The city has just finished interviewing four consulting firms competing to evaluate and devise a strategy for a family entertainment zone along Daniels Street between Big League Dreams, McKinley Avenue, the 120 Bypass and the wastewater treatment plant. The goal is to determine what type of uses the market could attract to such a zone. If it moves forward, it will be the only concentration of family entertainment on such a scale in Northern California with over 160 acres once the proposed Great Wolf Resort and BLD are included.

The City Council today sitting as the redevelopment agency board is expected to move $58.5 million from the RDA into a restricted city streets account that includes money that could fund interchange work on the 120 Bypass at Airport Way as well as McKinley Avenue plus $3 million to extend Daniels to McKinley. Great Wolf and the family fun zone would front the Daniels Street extension.

City Manager Steve Pinkerton noted the uncertainly over RDA’s future in terms of Gov. Jerry Brown’s state budget may impact the Great Wolf proposal. He did not offer specifics.

In December Great Wolf representatives indicated an aggressive optimistic schedule would have had a deal sealed by April so that the resort could open by spring of 2012. Their second target to get a deal in place is October. Either month would allow ample construction time for the resort to be finished for the start of their two biggest seasons. A development firm and the city have formally entered into negotiations but there is no guarantee the project will go forward unless both parties can reach an agreement.

The proposed Great Resort’s 60,000-square-foot conference center is key to the family entertainment zone. It is proposed to be built in two phases along with the 600-room resort 110,000 square feet of water parks.

Manteca wants to tap into the youth “gathering” market for everything from cheerleader and gymnastics competitions and other sports to special interest groups aimed at youth and their families.

It is the same market that has provided the BLD with at least one tournament a weekend since it opened nearly four years ago.

City officials have said the family entertainment zone could possibly lure a wide variety of uses ranging from attractions such as Ripley’s Believe it or Not to cutting edge virtual amusement parks where high tech devices replace actual amusement park style rides.

Great Wolf Resort is proposing a two-phase development on city owned land immediately west of Costco along the Highway 120 Bypass that ultimately would see a six-story, 600-room hotel, the water park expanded to 110,000 square feet making it just smaller than the Manteca Target Store, and the 60,000-quare-foot conference center. The project could ultimately represent a $200 million investment in Manteca, add 500 permanent jobs, draw 400,000 visitors annually, create 1,000 construction jobs, and cement Manteca as a bonafide tourist attraction.

The Colorado-based McWhinney development firm would develop and own the majority of the resort while Great Wolf Resorts would manage and operate it.
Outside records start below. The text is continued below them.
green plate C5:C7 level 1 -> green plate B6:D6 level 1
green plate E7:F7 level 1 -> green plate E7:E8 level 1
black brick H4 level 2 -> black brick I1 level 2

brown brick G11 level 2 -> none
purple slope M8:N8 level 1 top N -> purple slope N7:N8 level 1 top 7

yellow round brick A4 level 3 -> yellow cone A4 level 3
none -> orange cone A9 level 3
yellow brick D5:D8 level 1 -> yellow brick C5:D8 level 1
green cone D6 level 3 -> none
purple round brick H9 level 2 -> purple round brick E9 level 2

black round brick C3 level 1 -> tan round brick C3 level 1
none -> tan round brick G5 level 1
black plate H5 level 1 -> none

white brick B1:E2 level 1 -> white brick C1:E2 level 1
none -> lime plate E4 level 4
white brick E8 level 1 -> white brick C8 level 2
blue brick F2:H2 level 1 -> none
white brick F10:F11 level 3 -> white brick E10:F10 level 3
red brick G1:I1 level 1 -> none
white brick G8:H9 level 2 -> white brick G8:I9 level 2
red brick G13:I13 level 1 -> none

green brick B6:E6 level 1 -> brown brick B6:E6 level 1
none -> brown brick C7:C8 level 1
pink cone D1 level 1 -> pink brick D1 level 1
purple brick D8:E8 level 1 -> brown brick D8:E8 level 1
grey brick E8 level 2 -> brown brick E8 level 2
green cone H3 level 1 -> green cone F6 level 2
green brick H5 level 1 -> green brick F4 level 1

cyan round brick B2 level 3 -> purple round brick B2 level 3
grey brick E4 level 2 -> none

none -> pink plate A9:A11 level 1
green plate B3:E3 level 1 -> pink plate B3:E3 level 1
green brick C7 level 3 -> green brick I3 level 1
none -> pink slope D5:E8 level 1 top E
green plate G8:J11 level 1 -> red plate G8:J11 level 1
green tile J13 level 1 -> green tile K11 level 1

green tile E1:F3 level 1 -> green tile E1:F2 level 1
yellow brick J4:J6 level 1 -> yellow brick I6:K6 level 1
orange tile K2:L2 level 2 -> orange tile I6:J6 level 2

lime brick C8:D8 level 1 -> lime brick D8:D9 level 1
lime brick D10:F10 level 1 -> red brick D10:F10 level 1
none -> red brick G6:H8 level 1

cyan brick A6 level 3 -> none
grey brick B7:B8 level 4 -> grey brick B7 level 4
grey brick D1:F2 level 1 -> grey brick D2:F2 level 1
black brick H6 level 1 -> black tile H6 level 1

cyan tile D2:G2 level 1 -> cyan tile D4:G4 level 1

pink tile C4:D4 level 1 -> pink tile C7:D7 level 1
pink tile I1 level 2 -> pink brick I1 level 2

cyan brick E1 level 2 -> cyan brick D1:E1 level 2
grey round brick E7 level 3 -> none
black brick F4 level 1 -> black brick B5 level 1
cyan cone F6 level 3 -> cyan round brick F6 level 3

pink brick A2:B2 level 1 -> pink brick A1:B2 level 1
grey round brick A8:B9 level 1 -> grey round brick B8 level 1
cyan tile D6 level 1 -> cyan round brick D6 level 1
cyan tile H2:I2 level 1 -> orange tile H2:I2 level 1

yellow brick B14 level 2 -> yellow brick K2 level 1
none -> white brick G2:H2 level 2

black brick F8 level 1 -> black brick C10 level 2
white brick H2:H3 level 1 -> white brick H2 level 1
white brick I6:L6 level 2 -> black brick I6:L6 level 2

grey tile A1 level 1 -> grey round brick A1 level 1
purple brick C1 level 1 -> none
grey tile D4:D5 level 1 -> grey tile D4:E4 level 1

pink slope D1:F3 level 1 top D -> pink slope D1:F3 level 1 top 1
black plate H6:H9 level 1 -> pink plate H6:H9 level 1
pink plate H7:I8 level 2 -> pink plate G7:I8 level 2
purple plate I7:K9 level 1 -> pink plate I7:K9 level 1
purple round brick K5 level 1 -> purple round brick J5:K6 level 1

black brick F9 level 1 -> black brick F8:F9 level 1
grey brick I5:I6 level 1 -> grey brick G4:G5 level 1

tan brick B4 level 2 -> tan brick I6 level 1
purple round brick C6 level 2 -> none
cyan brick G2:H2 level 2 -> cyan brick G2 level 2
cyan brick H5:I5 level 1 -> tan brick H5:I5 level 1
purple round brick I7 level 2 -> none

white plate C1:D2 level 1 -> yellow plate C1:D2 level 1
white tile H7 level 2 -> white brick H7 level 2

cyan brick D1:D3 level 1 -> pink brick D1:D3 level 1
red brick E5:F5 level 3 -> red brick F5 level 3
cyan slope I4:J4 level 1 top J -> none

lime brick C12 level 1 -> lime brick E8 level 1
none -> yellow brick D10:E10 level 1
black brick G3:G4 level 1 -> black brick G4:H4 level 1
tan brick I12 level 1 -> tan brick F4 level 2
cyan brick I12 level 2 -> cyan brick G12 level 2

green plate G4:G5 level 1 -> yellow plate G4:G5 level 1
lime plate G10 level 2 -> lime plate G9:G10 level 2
AKF Development - acting as consultants for the city - first approached Great Wolf Resorts. A council subcommittee of council members Vince Hernandez and Steve DeBrum hammered out the parameters that set the stage for serious negotiations to start.

Preliminary numbers provided by the city indicate the room tax on the resort alone could generate between $4 million to $6 million a year without hurting existing hotels that currently bring $342,000 a year in room taxes into city coffers. A $6 million jump in room tax each year - if it occurs - is the equivalent of paying the salary and benefits of 50 police officers

City leaders also said other hotels would not be impacted since to use the water park visitors have to be guests of the resort. The room rates - which haven’t been set for Manteca - typically range from $280 to $300 a night for up to eight people. That includes full use of the water park both the day of their overnight stay and the next day as well.